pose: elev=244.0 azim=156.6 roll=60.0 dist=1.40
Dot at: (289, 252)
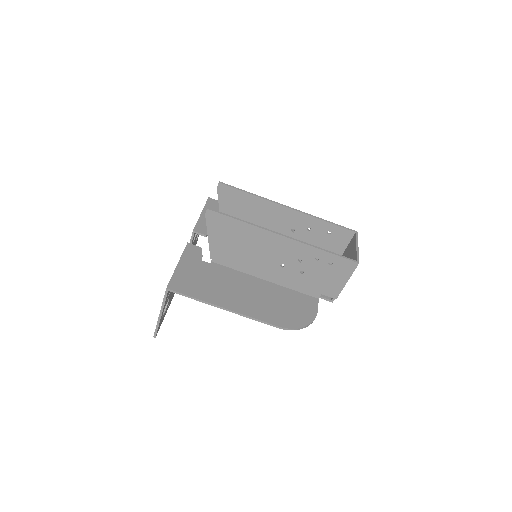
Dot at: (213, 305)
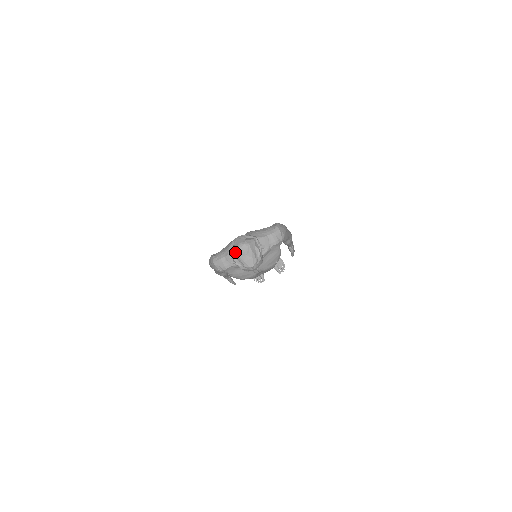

---

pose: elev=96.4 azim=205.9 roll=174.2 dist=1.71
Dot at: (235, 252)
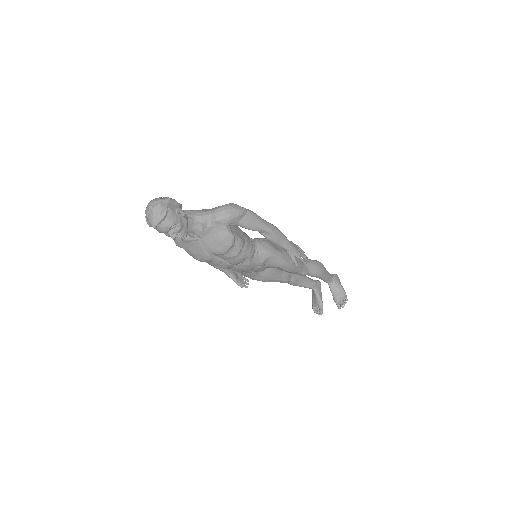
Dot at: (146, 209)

DESCRIPTION OF THE TASK ->
Recast the material as a JSON list of strings with one string per line, starting at the line that has "pose: elev=96.4 azim=205.9" and ending after the line that has "Dot at: (146, 209)". Skip blank lines and leave the pictures out.

RESULT BELOW ->
[
  "pose: elev=96.4 azim=205.9 roll=174.2 dist=1.71",
  "Dot at: (235, 252)",
  "Dot at: (146, 209)"
]